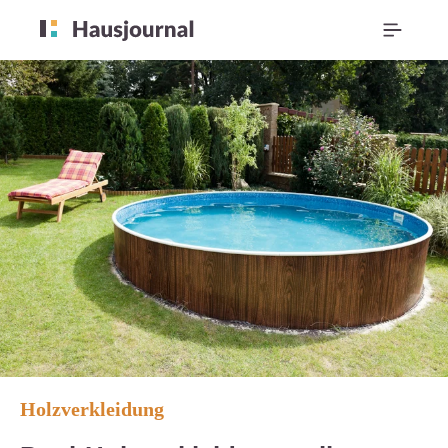
Holzverkleidung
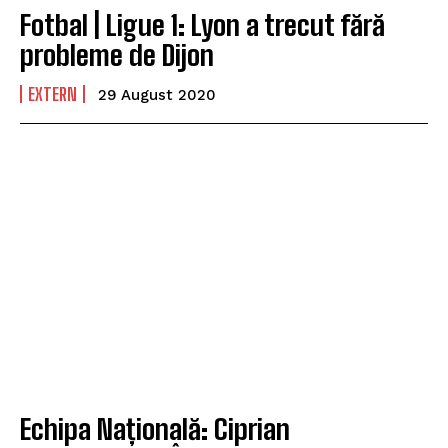
Fotbal | Ligue 1: Lyon a trecut fără
probleme de Dijon
EXTERN
29 August 2020
Echipa Națională: Ciprian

• Work item:
Each entry should be copied exactly as written, though any pictures stay out.

• Result of this exercise:
Holzverkleidung
Fotbal | Ligue 1: Lyon a trecut fără
probleme de Dijon
EXTERN
29 August 2020
Echipa Națională: Ciprian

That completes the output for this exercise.